- Opening Delimiter -

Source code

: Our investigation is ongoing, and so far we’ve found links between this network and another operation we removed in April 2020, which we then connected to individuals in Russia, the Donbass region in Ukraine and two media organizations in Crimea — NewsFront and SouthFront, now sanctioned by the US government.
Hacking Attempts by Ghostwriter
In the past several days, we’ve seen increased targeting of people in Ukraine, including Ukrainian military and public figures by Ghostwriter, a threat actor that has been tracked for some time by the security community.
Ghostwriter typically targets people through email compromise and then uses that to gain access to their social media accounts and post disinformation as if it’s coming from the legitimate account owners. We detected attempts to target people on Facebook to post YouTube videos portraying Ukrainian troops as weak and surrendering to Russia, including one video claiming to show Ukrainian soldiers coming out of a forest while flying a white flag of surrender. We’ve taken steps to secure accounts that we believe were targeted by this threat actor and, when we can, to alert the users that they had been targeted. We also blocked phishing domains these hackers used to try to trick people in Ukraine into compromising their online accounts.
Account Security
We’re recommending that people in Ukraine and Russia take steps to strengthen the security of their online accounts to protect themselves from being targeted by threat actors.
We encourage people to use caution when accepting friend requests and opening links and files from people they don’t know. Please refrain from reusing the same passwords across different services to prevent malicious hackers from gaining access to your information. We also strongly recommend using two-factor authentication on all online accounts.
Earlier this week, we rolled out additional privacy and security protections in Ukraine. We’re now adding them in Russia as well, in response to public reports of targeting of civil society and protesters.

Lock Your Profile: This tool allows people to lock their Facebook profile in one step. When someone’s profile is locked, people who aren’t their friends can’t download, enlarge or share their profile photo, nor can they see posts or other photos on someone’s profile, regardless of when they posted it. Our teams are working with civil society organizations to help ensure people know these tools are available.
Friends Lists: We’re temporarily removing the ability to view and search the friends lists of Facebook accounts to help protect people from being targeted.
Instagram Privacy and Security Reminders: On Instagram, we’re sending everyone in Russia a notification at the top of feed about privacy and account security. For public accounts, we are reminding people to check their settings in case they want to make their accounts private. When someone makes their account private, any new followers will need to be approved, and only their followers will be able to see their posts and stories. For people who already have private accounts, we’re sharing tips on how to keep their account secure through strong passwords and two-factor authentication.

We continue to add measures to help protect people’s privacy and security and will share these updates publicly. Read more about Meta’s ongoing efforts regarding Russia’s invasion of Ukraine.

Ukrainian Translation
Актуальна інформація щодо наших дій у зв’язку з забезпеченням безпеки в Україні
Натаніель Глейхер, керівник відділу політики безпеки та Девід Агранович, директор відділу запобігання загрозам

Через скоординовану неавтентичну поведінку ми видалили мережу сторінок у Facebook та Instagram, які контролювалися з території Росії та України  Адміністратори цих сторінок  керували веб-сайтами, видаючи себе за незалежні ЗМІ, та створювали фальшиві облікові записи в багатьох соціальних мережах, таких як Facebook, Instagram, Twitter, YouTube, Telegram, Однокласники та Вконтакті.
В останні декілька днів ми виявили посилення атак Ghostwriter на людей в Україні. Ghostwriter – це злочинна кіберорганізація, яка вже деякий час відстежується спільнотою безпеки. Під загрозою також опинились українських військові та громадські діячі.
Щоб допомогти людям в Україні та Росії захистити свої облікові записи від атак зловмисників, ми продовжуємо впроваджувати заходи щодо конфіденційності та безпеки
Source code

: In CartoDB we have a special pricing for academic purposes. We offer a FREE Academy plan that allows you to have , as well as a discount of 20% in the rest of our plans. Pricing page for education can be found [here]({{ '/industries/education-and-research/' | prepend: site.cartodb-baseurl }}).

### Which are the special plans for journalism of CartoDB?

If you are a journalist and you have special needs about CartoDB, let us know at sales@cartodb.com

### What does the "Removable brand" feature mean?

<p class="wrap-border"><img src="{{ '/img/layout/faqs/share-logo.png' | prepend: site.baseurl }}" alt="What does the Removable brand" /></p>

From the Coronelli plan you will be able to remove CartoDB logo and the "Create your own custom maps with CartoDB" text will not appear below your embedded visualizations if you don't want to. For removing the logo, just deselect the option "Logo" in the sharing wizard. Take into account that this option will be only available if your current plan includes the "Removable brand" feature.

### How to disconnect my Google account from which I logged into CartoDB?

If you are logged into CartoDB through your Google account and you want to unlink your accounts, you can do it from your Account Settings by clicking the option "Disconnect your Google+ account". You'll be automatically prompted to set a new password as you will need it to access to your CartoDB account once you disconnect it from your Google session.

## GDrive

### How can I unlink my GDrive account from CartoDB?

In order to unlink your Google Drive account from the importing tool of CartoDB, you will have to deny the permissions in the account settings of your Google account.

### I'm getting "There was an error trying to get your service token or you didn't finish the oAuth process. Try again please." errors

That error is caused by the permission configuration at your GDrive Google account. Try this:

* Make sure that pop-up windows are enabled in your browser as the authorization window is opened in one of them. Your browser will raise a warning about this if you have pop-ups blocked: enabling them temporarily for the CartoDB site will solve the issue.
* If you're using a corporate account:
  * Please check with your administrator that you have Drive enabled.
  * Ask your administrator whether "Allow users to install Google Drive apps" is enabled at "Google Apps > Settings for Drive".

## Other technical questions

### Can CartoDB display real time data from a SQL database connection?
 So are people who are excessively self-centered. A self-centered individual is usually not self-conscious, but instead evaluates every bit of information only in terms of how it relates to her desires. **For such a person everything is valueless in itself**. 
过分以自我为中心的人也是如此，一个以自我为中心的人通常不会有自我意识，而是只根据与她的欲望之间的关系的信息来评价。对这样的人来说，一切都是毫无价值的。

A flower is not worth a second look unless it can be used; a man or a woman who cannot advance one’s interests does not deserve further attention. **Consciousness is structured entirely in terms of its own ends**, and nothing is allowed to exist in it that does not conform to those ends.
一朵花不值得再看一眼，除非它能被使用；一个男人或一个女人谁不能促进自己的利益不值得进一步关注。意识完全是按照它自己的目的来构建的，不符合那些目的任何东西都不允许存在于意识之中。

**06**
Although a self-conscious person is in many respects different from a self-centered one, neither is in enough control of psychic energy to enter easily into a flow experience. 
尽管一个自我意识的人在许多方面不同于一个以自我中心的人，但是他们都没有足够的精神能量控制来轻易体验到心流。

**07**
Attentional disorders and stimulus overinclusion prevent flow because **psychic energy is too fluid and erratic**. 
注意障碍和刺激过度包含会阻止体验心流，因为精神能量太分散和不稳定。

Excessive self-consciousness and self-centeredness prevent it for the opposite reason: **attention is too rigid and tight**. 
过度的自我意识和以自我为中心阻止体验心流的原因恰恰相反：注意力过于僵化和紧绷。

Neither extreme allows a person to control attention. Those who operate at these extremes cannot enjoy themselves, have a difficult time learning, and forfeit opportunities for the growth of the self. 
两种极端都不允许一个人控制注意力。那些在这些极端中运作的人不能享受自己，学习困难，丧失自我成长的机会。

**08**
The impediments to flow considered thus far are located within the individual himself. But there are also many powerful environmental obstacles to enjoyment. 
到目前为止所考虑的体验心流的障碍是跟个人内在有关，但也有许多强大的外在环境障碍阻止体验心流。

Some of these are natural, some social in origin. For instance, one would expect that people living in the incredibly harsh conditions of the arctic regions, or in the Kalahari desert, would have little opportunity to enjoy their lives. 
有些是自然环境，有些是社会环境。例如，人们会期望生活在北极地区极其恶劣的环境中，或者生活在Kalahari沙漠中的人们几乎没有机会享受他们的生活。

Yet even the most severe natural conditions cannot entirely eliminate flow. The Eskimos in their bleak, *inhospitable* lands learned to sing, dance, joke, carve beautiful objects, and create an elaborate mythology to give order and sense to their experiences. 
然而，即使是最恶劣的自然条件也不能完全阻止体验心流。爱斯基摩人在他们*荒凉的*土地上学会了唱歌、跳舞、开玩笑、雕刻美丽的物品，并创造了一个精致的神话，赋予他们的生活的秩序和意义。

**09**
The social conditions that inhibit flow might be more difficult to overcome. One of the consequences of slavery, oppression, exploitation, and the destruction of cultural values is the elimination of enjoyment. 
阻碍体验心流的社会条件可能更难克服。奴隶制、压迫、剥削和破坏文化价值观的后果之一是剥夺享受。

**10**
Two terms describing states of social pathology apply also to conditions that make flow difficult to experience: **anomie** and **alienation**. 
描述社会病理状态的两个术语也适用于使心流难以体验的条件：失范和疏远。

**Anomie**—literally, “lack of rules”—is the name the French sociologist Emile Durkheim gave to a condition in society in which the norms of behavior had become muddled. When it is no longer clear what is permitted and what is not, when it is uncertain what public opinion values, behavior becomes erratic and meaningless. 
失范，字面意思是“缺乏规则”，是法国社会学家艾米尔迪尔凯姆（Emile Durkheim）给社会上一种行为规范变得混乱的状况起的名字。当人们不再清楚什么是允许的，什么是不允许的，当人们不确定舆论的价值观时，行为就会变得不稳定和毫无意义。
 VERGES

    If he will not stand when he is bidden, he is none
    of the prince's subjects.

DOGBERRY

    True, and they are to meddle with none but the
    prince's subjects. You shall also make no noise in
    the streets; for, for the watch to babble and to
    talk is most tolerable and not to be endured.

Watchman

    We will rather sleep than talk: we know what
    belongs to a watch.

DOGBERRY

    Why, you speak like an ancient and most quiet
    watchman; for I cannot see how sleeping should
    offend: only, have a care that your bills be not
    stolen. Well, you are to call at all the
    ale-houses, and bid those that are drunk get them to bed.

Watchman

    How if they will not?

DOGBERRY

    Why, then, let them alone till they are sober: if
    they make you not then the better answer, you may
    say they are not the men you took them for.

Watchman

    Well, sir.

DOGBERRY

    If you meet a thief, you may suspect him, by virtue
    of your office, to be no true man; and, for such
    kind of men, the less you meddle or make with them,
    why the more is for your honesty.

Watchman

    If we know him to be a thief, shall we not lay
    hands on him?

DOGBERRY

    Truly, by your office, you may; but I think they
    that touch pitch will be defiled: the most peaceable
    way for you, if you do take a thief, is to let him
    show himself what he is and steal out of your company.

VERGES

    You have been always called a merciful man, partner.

- Closing Delimiter -

* [WORK REQUEST]: Only one stretch of the entries above is wanted: the lines from the one containing "然而，即使是最恶劣的自然条件" through the one containing "描述社会病理状态的两个术语也适用于使心流难以体验的条件：失范和疏远。". Please reproduce it exactly.

* [SOLUTION FOR THIS TASK]:
然而，即使是最恶劣的自然条件也不能完全阻止体验心流。爱斯基摩人在他们*荒凉的*土地上学会了唱歌、跳舞、开玩笑、雕刻美丽的物品，并创造了一个精致的神话，赋予他们的生活的秩序和意义。

**09**
The social conditions that inhibit flow might be more difficult to overcome. One of the consequences of slavery, oppression, exploitation, and the destruction of cultural values is the elimination of enjoyment. 
阻碍体验心流的社会条件可能更难克服。奴隶制、压迫、剥削和破坏文化价值观的后果之一是剥夺享受。

**10**
Two terms describing states of social pathology apply also to conditions that make flow difficult to experience: **anomie** and **alienation**. 
描述社会病理状态的两个术语也适用于使心流难以体验的条件：失范和疏远。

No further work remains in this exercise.